Steals per game (SPG)
Steals per game shows the average number of steals a player is credited with per game played over a large period of time. A player earns a steal if they are able to successfully take possession of the ball from the opposing team without fouling them. Steals can be earned by any type of player, but on average players that play on-ball defense (guards and small forwards) tend to gain more steals than big men. Overall, SPG is a common and effective way to gauge a player's perimeter defense.
Blocks per game (BPG)
Blocks per game shows the average number of blocks a player gets per game played over a large period of time. A player earns a block if they are able to successfully deflect an attempted shot on the defensive end of the floor. Generally speaking, centers and forwards earn more blocks because of their height and long-reaching ability. Because of this fact, most basketball minds consider BPG to be a practical measure of interior defensive ability.
Turnovers per game (TO)
Turnovers per game shows the average number of turnovers a player or team commits per game played over a prolonged period of time. In basketball, a player is credited with a turnover whenever they lose possession of the ball and give it up to the other team via a violation or stolen pass. Because of this, TPG is viewed as a fairly accurate way to measure how smart a player or team is playing on the offensive end.

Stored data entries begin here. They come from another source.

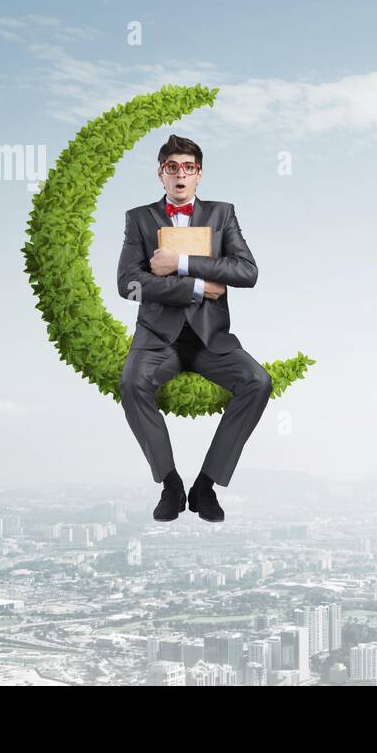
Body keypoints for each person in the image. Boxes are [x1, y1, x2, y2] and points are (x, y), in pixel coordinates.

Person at [116, 134, 272, 523]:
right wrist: (199, 287)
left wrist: (182, 262)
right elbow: (128, 284)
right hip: (157, 339)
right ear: (161, 175)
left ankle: (206, 485)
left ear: (199, 175)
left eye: (188, 168)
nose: (180, 175)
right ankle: (170, 484)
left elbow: (247, 272)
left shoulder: (222, 214)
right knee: (132, 383)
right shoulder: (139, 218)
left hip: (210, 340)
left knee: (258, 381)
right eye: (172, 168)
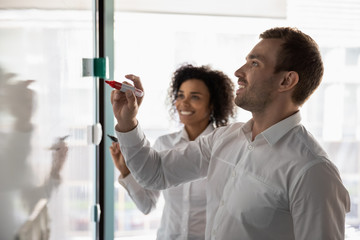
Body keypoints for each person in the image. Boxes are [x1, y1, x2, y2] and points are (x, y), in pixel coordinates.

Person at [110, 27, 351, 239]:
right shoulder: (223, 139)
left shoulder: (312, 171)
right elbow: (155, 174)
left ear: (287, 80)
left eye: (255, 63)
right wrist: (127, 121)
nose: (239, 71)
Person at [109, 64, 235, 239]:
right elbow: (147, 205)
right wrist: (126, 172)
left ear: (212, 104)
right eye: (180, 95)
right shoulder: (164, 143)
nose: (183, 102)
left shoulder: (225, 147)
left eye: (195, 97)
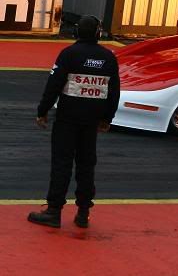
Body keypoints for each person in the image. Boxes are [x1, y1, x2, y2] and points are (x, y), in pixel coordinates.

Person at [28, 15, 120, 229]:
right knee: (87, 165)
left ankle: (54, 211)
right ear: (98, 33)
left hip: (67, 119)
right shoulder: (108, 58)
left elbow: (53, 85)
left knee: (62, 163)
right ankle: (83, 213)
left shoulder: (69, 54)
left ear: (77, 32)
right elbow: (114, 92)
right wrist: (107, 118)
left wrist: (42, 111)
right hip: (91, 122)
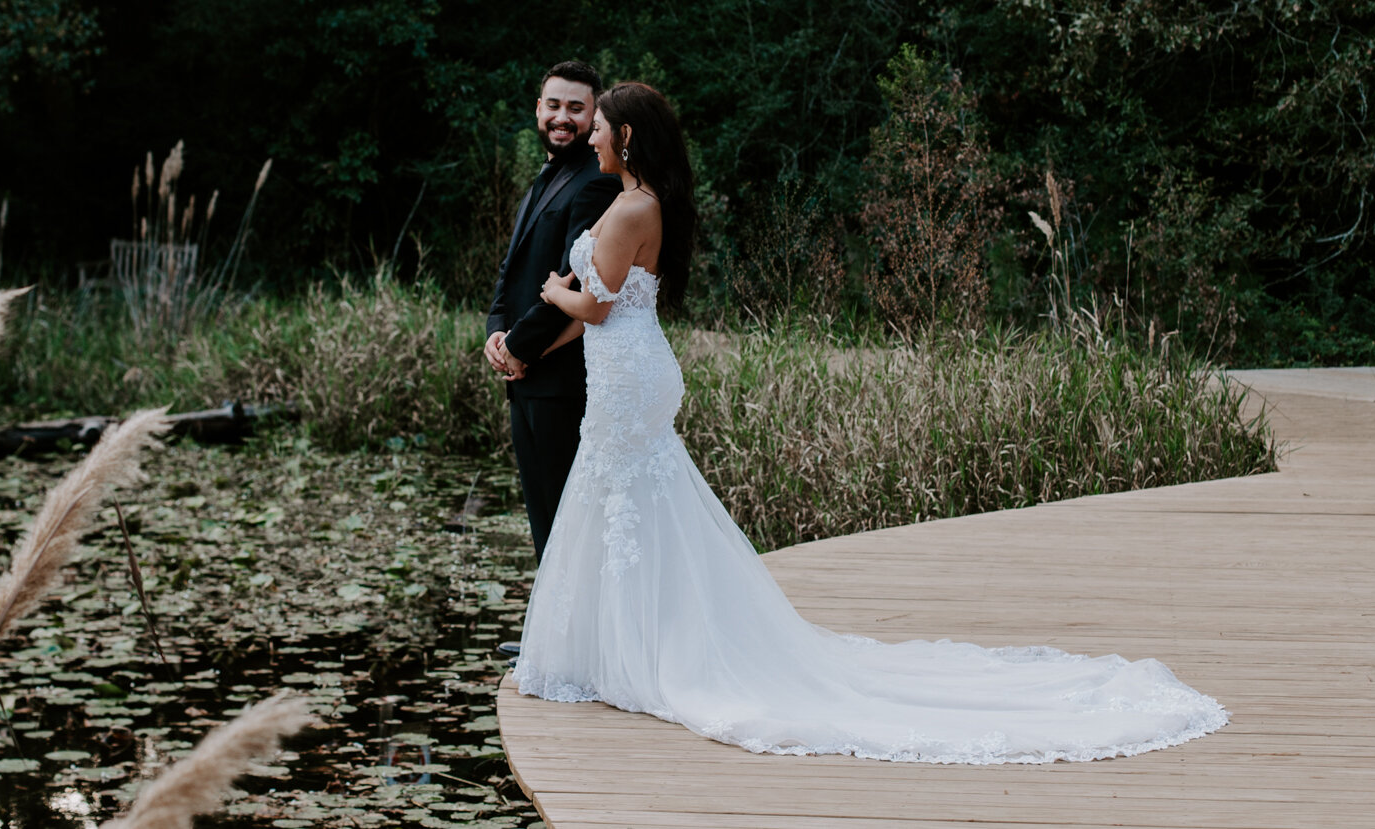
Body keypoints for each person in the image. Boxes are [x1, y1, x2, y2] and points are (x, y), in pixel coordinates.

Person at [513, 81, 1229, 764]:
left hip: (629, 370)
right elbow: (603, 308)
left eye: (602, 124)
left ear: (626, 134)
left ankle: (645, 652)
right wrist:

Player Efficiency Rating (PER)
Player efficiency rating is an advanced basketball statistic that weighs a player's positive and negative contributions on both the offensive and defensive end against each other, attempting to gauge their approximate minute by minute productivity. The formula for PER is quite complicated, but it takes into account virtually all aspects of the game in its calculation.
Win Shares (WS)
Win shares is another advanced basketball statistic that quantifies a player's aggregate contribution to winning a game. The complex measures within the WS formula are similar to PER, with the exception being that WS is compiled at an aggregate level as opposed to a per minute level.
Field Goal Percentage (FG%)
Field Goal percentage is calculated by dividing a player or team's total number of made shots by their total shots taken. As opposed to the points per game statistic that only looks at aggregate totals, field goal percentage is used to evaluate a player/team's scoring efficiency relative to the amount of shots taken.
3-point Percentage (3 PT%)
3-point percentage is calculated by dividing a player or team's total number of 3 point shots made by their total number of 3 point shots taken. Because 3 point baskets are harder to make than 2 point baskets, most players have a higher FG% than 3 PT%.
Free Throw Percentage (FT%)
Free throw percentage is calculated by dividing a player or team's total number of made free throws by their total number of free throws taken. Generally speaking, point guards and shooting guards have higher free throw percentages than forwards and centers because they are better overall shooters.
Effective Field Goal Percentage (EFG%)
Effective field goal percentage is calculated by dividing a player or team's made 2 point field goals plus 1.5 times their made 3 point field goals by their total number of shots taken. By weighting 3 point field goals properly, EFG% provides a more accurate depiction of a player's scoring efficiency relative to the type of shots they take.
True Shooting Percentage (TS%)
True shooting percentage is calculated by dividing a player or team's total points by 2 times their field goal attempts +.44 times their there free throw attempts. By properly weighting free throw attempts, TS% gives players, fans, and coaches a more holistic look at the efficiency of high volume scorers who take advantage of the free throw line.